Best Self Magazine

Against All Odds: A Story of Triumph, Perseverance, Healing and Service

Against All Odds: A Story of Triumph, Perseverance, Healing and Service by Shawn Wells. Photograph of a man with a shadow by Rene Bohmer
Photograph by Rene Bohmer

Once overweight and bullied, a Keto, fitness and supplement expert shares his journey of slaying emotional roadblocks and thriving

Growing up in the small town of Lenox, Massachusetts, I lived in a single-income home, was the son of an enlisted Navy father, and felt like I was often on the outside looking in on the wealthy and beautiful elite. You see, Lenox was a suburban tourist destination in the Berkshires that wealthy New Yorkers would visit to listen to the symphony at Tanglewood, watch plays at BPAC (Berkshire Performing Arts Center), hike at Canyon Ranch, and eat dessert at Cheesecake Charlies. Lenox had an air of affluence… heck, our school name was even pretentious—the ‘Lenox Millionaires,’ and I kid you not, the Monopoly guy was the mascot. 

To make matters worse, I was always the ‘fat kid’.

I was pretty smart, but when it came to sports in gym class and at recess, I was usually picked last. Girls never passed me letters, exchanged looks with me, or whispered to other girls about asking me out; nope, they would whisper the types of things to each other that made them laugh. And, of course, the popular boys would join in. 

I remember waiting at the school bus stop, dreading what the day would bring and the cruel things they would say… ‘Fat ass,’ ‘You fat fuck,’ Sit down fat ass’.

Even teachers would point out my weight and laugh — encouraging, if not instigating the bullying.  

I felt ugly. I struggled to find any self-worth. I was not the alpha male like Glenn Hoff, who was exceptionally good at every sport. I was not the boy the girls were hoping to ask them to dance or to the movies — that was Ryan Thomas, the tall, handsome soccer star and salutatorian.  

One thing I had going for me was that I was funny. Maybe that was my way of coping and deflecting the bullying. I got good at making people laugh, but there was a cost: my means of humor was always self-deprecating. Learning to make fun of myself — before others could was — my way of surviving, and in a strange way, connecting.

Medication of Choice: Junk Food

Deep down, I lived with pain. I didn’t take drugs, watch porn, or drink alcohol to soothe the aching.
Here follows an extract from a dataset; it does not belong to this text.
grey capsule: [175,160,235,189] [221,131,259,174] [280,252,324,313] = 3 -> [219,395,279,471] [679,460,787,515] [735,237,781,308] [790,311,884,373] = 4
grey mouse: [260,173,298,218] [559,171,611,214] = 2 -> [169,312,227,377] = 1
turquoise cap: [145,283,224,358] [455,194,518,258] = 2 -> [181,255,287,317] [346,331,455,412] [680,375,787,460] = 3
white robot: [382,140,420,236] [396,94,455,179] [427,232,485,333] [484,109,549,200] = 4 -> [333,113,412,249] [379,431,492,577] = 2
Instead, just a kid trying to make it in the 80’s,

I self-medicated with soda, candy, chips, junk food, and video games.

You guessed it, this only made my struggles with my obesity worse, and any short-term relief was fleeting, as it compounded the depression.  

Photograph of Shawn as a child
Shawn in his youth

On top of that, I had acne. And when I say I struggled with my weight, let me make something clear: I wasn’t just fat, I had a large rear end —fat ass, as they called me. Scientifically, it’s known as a ‘gynoid fat distribution,’ a ‘pear’ shape that’s more common among females than males. But that was me. Skinny up top, disproportionately fat in the butt and legs — so much so, in fact, that my legs would rub together. And the short shorts they gave me for gym class… well, they took the laughing from snickers to uproariously hilarity. 

I also lived in a chaotic, broken home — my two older brothers ran away in their early teens. I needed my big brothers, but I struggled on… alone. Somehow, I managed to earn good grades — despite little confidence, crappy nutrition, and relentless bullying.